- _Written task_
Search the records that follow and extract every line containing the string "four".

Hardware design source files:
------------------------------------

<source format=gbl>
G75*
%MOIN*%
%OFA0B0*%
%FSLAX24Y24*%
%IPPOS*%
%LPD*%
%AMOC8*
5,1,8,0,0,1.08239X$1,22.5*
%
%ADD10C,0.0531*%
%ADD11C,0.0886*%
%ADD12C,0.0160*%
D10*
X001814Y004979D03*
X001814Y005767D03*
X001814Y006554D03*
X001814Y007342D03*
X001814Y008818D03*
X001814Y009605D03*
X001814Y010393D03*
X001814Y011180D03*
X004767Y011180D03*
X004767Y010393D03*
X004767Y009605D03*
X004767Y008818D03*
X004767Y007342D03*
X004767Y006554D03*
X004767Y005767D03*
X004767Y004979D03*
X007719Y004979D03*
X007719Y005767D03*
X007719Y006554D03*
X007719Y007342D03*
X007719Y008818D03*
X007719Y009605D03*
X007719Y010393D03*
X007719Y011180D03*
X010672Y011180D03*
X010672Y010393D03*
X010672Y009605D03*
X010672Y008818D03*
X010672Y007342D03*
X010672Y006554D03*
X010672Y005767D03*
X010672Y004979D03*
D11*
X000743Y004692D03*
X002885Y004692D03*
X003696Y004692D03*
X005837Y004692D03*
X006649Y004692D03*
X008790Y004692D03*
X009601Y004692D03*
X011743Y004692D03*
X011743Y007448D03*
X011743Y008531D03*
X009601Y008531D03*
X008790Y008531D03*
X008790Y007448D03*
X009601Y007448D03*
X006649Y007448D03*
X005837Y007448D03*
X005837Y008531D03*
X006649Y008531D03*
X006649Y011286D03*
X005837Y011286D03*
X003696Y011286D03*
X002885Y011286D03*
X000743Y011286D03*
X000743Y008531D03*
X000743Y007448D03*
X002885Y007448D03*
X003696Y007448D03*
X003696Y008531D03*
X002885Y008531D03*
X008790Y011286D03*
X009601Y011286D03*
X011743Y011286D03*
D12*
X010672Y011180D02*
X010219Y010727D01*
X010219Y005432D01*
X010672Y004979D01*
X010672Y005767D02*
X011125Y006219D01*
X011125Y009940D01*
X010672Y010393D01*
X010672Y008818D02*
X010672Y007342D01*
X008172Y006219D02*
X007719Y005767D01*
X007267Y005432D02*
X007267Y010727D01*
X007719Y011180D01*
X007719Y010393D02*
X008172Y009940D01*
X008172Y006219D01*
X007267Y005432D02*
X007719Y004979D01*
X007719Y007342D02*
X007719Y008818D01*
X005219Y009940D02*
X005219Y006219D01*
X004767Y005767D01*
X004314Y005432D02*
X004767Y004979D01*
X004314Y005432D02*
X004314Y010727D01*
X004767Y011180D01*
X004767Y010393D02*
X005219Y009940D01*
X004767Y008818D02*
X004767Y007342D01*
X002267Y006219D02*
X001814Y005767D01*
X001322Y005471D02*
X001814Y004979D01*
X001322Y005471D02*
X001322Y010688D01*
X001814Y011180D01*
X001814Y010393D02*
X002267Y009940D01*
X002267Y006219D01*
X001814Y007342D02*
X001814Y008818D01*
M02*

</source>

------------------------------------

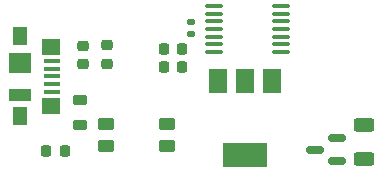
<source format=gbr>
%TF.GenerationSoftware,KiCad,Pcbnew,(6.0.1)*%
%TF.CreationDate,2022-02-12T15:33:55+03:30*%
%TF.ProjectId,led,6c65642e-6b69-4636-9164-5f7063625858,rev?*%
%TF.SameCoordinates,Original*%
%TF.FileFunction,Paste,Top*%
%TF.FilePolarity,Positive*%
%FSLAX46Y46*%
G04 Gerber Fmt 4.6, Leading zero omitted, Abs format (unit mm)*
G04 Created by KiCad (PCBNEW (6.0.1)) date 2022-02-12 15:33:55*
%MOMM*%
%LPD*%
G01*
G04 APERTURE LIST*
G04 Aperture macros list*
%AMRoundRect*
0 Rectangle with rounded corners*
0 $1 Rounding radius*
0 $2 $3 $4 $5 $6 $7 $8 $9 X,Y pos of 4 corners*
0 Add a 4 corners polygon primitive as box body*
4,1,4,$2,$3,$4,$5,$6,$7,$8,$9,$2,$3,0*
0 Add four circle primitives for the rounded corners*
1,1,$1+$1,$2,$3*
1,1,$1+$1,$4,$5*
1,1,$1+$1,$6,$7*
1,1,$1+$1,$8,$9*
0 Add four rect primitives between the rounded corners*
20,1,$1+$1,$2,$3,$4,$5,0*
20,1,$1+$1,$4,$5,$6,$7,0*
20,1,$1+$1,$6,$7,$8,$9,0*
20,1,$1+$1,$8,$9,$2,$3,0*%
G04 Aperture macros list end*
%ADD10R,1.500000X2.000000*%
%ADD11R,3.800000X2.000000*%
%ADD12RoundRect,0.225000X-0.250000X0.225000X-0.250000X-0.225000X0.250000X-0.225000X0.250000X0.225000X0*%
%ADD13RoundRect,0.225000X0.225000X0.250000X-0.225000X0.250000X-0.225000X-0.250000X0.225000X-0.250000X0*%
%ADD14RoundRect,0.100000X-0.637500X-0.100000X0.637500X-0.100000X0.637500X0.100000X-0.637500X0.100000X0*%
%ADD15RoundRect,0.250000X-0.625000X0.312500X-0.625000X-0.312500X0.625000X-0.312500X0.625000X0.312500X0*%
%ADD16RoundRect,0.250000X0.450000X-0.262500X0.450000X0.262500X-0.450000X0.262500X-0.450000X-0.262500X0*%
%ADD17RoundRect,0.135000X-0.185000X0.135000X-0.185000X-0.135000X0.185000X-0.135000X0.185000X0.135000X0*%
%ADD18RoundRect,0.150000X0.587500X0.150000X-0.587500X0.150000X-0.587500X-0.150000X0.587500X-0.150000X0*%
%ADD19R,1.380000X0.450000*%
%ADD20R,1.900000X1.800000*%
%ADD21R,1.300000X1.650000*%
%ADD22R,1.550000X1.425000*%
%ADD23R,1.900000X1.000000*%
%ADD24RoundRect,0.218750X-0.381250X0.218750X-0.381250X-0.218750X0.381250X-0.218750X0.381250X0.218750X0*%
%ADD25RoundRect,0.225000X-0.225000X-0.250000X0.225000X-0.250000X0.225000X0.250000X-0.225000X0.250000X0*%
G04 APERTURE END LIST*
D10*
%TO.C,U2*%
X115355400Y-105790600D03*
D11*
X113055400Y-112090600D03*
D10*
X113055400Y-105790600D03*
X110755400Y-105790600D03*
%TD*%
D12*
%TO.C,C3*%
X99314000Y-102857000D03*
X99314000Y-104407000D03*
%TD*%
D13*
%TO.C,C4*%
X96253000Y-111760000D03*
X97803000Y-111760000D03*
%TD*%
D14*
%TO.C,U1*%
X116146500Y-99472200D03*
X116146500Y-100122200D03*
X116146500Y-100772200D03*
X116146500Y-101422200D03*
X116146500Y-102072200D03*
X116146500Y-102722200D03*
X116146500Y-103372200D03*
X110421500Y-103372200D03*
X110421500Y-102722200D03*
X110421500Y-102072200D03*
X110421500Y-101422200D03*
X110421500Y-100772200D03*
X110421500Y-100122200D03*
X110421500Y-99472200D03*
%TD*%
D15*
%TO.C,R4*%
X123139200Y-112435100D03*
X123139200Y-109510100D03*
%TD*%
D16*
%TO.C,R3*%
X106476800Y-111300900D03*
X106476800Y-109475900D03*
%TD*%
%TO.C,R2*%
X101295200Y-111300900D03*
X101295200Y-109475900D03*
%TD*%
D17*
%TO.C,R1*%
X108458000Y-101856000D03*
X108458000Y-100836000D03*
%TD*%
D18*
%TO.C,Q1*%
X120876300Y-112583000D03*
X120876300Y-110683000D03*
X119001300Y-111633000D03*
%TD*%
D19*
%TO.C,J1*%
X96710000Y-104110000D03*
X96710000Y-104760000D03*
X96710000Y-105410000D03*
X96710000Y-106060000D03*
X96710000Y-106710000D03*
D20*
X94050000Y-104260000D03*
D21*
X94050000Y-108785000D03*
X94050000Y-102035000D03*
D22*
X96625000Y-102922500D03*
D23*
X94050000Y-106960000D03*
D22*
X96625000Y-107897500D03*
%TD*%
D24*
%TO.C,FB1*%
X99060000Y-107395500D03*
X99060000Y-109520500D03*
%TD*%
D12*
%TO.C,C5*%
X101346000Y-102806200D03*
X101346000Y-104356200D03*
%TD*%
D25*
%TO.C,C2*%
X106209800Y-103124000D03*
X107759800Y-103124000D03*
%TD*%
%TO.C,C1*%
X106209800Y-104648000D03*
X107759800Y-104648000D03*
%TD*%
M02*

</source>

------------------------------------

- _Written response_
0 Add four circle primitives for the rounded corners*
0 Add four rect primitives between the rounded corners*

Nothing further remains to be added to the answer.